The shift is a dramatic reversal in fortune for a market that twice saw the government intervene to prop up shares on the Shanghai Stock Exchange in July. Only last month, business columnists said the dismal price action reflected the market's collective unconscious at work, revealing the ill-health of the Chinese corporate sector hit by shrinking margins and declining profitability.
So what has happened to change the dire outlook? Of course, the yuan revaluation has been a magnet for foreign money betting the initial move is the first of many to come.
But aside from what were widely expected changes to the currency regime, fund managers say there are several pieces of good news that add up to a bullish outlook.
'Our view is that the A-share markets have become more attractive now,' said Samantha Ho, co-manager of Invesco's US$507 million GT PRC Fund. 'The direction is up.'
Ms Ho said an important catalyst is assurances the government's share sale plans will not cause a slump in the stock markets. Earlier this year, analysts were worried the conversion of non-tradeable state-held shares into common shares would soak up liquidity and dampen prices. The issue was widely cited as a reason to avoid mainland-listed equities.
Under the government's pilot scheme currently under way, approvals have been given to compensate current investors with free shares. The giveaway ranges from two to three shares for every 10 owned by investors.
By the end of August, the boards of 46 companies are expected to approve share-reform plans. The move was designed to compensate investors for falling share prices when the free float is enlarged, and is seen as an important pillar in shoring up confidence. A-shares listed in Shanghai and Shenzhen trade at a premium to Hong Kong listed H shares, and are generally viewed as overvalued by international standards.
'In terms of company earnings there is no dilution whatsoever,' Ms Ho said of the bonus scheme.
The Shanghai Composite Index, which covers A and B shares, has soared 14.43 per cent since July 21, the day China announced it was revaluing the yuan by 2.1 per cent against the dollar and pegging it to a basket of currencies.
One of the first state companies to approve a share reform, Bao Shan Steel, surprised the market with a compensation ratio of 2.2 free shares for every 10 owned by investors. The company also committed 4 billion yuan to prop up the share price and promised to pay a cash divided for each of the next three years equivalent to 7.6 per cent.
The plan beat fund manager expectations who had forecast the board would approve just 1.5 to 2 shares in compensation.
'For investors who make investment decisions based on fundamentals, this should make A-shares extremely attractive because it represents a 23 per cent price discount and a potential of 30 per cent-plus gains based on the price level prior to the announcement of the share reform programme,' said Lipper analyst Linbo Fan, commenting on the overall reform plan.
The government may announce rules as early as August 20 to expand the programme to all domestically listed companies, according to state media reports last week.
The disposal of state shareholdings has a phased schedule. No sales are permitted in the first year, 5 per cent in the second, and 10 per cent in the third.

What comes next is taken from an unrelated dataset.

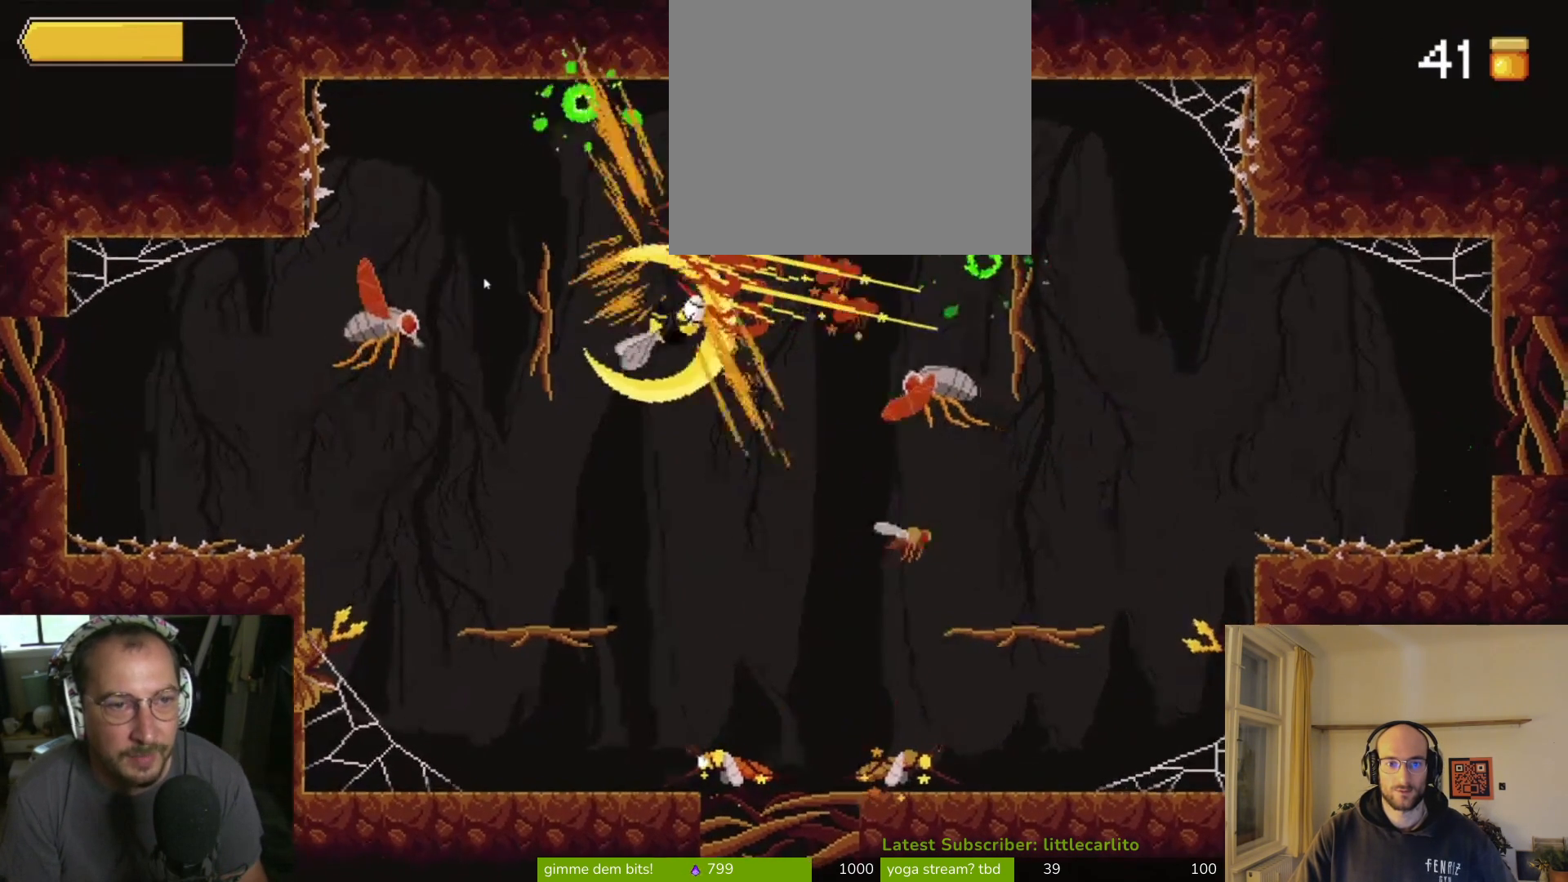
{"buttons": [], "left_stick": "right", "right_stick": "center", "events": []}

Aaron Boesky, director of the Cayman Islands-registered Marco Polo Investments, estimates that when the effects of the bonus-share scheme are factored in across the exchange, the average price/earnings will fall from 16 to 13.

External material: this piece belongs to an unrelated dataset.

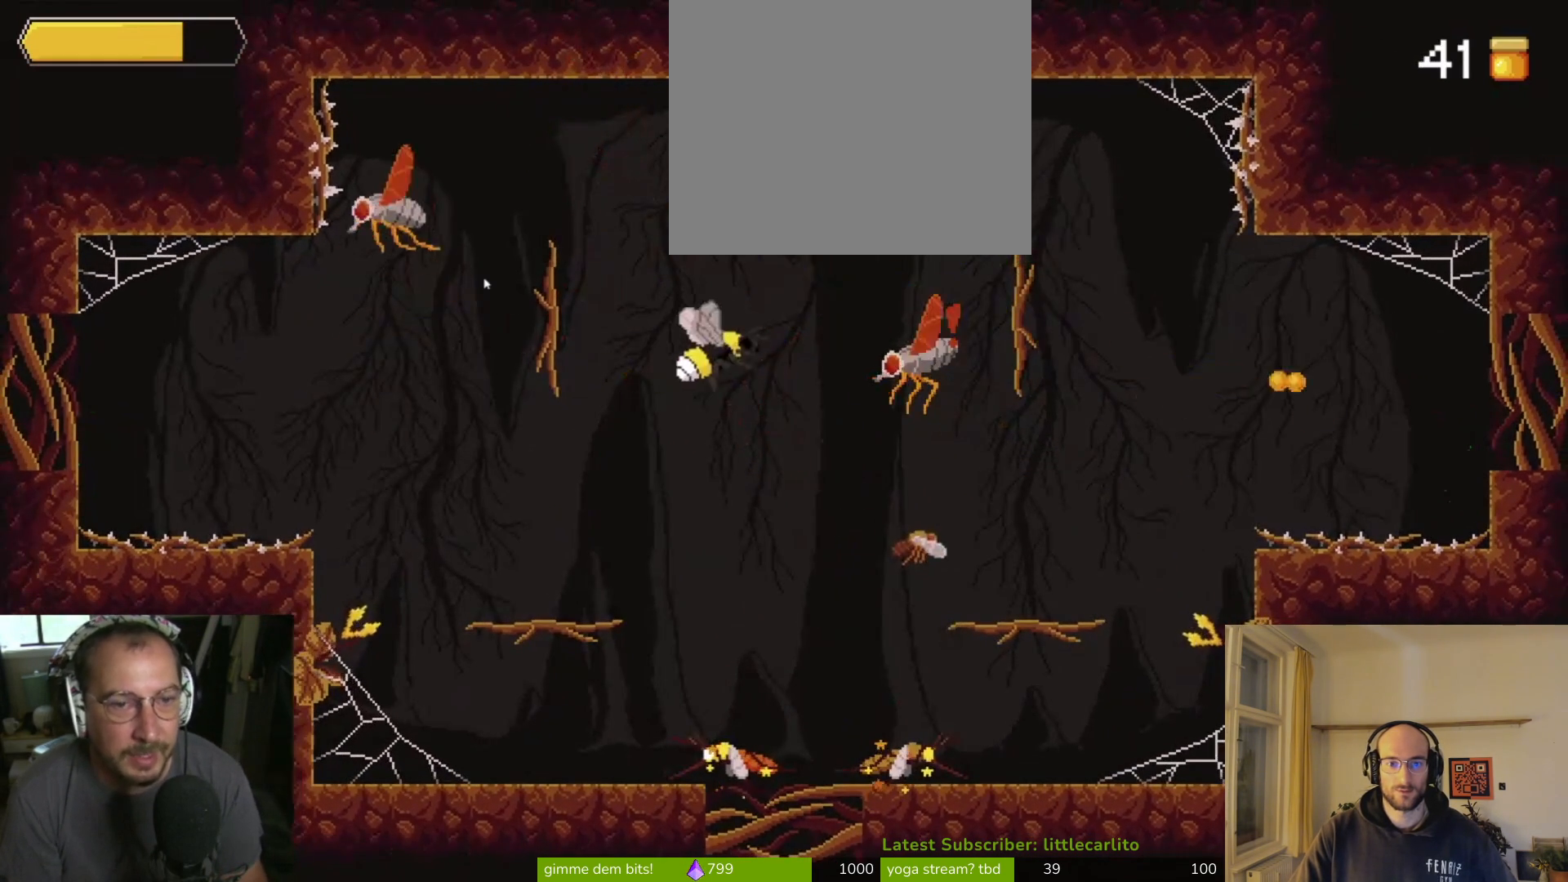
{"buttons": [], "left_stick": "up-right", "right_stick": "center", "events": [[167, "CIRCLE", "down"], [200, "left_stick", "up-right"], [233, "CROSS", "down"], [233, "R1", "down"], [300, "CIRCLE", "up"], [300, "CROSS", "up"], [400, "R1", "up"]]}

'All the reform is doing is giving away, in some cases 20 to 40 per cent of their shares, to the current shareholders in exchange for the right to dispose of their remaining holdings in the future to parties that we don't know yet,' he said.
He added the bonus shares will be paid out to investors shortly after board approval and is not tied to the disposal schedule of the state company.
The share reform programme began in April and so far 12 companies have approved reform packages. Another 33 companies are expected to complete their approvals in the next two weeks.
'Before the pilot programme, we knew there was going to be a disposal of government-owned shares at some point, but no one was expecting the windfall of these bonus shares,' Mr Boesky said.
Only one company, Tsinghua Tongfang, has had its reform plan rejected.
Mr Boesky said an increase in the A-share quota allocated to qualified foreign institutional investors (QFFIIs) to US$10 billion from US$4 billion, should bolster the market. At the end of March, QFFIIs had invested 4.48 billion yuan in A shares, less than 0.5 per cent of total market capitalisation, and less than 10 per cent of their quota.